Resilience Anti-Patterns: The Missing Retries That Cause Outages

Q: Why do my retries make downstream services slower?

Retry storms. When a service is struggling, every caller retrying multiplies the load, making recovery impossible. Fix with exponential backoff, jitter, and circuit breakers that stop retrying when failures are persistent.

Q: Should I always retry on 5xx errors?

No. 500 Internal Server Error might indicate a bug that will fail every time. 503 Service Unavailable and 429 Too Many Requests are typically safe to retry. 502/504 gateway errors are often transient.

Q: How long should circuit breaker stay open?

Start with 30 seconds. This gives the downstream service time to recover without keeping the circuit open so long that recovery is delayed.

Q: What's the difference between retry and hedging?

Retry waits for failure, then tries again. Hedging starts parallel requests proactively (before knowing if the first will fail) and uses whichever responds first.

Q: Should every HTTP client have resilience policies?

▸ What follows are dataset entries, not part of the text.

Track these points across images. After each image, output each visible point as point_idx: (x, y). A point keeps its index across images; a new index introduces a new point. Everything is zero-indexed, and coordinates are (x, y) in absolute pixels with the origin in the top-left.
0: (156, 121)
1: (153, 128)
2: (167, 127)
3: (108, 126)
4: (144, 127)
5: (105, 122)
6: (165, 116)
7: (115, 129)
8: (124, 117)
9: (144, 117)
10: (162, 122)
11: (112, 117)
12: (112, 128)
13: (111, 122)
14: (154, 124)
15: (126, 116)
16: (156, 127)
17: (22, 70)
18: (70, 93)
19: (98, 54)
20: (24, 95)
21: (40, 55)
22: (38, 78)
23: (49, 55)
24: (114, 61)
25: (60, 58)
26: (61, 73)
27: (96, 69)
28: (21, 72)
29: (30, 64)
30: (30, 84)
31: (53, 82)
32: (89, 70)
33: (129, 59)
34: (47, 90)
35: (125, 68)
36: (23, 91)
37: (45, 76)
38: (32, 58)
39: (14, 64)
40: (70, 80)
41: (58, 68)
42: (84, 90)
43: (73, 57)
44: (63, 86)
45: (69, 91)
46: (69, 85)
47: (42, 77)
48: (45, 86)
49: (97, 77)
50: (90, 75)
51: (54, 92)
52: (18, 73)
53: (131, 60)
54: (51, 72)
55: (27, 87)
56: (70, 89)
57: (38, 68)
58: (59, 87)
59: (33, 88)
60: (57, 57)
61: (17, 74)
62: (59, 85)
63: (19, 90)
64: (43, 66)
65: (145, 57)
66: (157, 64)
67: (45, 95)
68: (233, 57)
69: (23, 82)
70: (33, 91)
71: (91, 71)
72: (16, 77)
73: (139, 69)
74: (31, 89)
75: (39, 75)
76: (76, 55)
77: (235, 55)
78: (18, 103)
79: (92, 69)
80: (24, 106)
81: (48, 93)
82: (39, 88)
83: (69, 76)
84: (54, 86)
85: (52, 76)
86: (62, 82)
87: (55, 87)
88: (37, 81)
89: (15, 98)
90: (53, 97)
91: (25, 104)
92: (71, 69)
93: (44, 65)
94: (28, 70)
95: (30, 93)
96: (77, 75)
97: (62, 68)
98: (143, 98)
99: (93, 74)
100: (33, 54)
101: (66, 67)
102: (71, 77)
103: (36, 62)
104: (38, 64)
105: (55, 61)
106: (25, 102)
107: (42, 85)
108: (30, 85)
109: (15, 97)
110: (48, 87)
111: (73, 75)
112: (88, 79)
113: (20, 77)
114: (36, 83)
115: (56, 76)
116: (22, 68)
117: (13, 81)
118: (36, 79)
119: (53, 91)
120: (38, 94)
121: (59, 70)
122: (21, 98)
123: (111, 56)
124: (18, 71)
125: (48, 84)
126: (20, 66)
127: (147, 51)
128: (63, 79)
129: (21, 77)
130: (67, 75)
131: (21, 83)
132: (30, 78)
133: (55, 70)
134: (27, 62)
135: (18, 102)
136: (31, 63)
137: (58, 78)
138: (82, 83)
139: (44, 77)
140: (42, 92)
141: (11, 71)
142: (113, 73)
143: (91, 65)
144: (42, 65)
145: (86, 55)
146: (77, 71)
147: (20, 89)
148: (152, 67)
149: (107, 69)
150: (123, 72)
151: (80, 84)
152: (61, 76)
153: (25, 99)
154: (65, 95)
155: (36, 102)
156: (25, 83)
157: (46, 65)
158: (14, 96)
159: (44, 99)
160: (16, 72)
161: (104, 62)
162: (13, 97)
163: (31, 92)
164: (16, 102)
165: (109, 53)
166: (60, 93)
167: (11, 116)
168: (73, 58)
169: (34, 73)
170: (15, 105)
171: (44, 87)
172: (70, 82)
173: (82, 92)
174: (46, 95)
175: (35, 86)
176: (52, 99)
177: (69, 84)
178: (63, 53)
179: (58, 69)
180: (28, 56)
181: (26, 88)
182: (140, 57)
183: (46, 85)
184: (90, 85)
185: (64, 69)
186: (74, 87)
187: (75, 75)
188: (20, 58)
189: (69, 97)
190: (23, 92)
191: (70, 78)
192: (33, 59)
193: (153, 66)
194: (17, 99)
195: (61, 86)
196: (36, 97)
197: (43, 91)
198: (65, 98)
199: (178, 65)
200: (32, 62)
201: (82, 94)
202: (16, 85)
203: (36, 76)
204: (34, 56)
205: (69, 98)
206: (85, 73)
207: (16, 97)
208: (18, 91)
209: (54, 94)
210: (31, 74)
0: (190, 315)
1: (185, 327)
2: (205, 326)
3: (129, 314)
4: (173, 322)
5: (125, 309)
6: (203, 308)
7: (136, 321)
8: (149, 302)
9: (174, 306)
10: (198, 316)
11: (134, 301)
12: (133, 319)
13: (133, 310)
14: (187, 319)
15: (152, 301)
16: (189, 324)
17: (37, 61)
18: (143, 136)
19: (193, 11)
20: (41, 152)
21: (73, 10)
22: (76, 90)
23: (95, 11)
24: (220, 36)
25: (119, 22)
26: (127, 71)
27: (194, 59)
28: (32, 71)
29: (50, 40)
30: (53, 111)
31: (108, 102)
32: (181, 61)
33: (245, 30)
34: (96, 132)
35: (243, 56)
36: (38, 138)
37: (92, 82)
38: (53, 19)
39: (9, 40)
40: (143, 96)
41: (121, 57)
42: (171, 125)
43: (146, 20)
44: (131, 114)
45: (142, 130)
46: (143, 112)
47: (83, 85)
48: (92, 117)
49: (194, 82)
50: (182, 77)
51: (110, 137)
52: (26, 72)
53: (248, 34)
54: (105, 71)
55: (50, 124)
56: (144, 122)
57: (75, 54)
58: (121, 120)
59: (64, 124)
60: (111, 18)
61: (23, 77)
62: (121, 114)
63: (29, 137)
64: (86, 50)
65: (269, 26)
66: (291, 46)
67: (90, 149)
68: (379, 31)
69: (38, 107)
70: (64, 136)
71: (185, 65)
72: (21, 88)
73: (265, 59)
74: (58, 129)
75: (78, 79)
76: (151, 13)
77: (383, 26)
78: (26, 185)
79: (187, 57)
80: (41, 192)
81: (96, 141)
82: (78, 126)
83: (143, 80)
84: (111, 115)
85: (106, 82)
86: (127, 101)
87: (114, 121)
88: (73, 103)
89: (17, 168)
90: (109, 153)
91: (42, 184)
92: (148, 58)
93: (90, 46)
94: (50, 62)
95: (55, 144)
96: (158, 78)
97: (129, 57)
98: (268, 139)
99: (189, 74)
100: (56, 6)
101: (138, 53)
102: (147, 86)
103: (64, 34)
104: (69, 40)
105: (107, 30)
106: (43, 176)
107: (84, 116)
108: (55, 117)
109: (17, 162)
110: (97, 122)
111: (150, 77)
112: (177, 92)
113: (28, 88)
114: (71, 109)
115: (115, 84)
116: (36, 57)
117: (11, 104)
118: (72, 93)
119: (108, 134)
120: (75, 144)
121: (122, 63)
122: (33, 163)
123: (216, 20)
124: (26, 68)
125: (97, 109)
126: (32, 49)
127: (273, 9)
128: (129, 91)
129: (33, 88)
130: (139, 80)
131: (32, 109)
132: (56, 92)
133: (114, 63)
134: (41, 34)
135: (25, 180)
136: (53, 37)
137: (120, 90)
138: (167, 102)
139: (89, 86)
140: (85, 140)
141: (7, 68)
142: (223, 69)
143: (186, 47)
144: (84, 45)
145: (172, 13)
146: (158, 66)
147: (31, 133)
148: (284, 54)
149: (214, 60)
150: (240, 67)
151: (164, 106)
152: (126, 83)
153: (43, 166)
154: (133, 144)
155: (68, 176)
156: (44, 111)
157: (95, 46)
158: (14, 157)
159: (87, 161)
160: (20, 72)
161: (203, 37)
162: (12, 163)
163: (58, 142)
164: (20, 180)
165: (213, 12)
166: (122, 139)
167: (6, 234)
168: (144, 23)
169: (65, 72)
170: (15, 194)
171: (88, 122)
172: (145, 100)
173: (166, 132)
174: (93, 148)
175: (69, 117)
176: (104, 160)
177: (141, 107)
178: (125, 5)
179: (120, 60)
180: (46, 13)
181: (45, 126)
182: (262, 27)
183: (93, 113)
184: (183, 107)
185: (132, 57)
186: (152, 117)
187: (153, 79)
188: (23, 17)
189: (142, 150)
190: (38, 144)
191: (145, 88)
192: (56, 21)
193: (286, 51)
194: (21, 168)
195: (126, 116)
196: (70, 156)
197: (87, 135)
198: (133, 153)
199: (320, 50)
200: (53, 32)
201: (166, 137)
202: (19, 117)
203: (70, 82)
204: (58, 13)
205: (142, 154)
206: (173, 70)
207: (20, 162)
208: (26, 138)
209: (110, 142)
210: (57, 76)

Yes, with appropriate configuration. Internal services might need different settings than external APIs. But every external call should have at least a timeout.

Q: How do I test resilience policies?

Use chaos engineering tools (Polly's Simmy, or inject faults via middleware). Test: single failures, sustained failures, slow responses, partial failures.

Abstract

TL;DR The 6 resilience mistakes that turn transient failures into outages: missing retries, retry storms, broken circuit breakers, no timeouts, and missing fallbacks.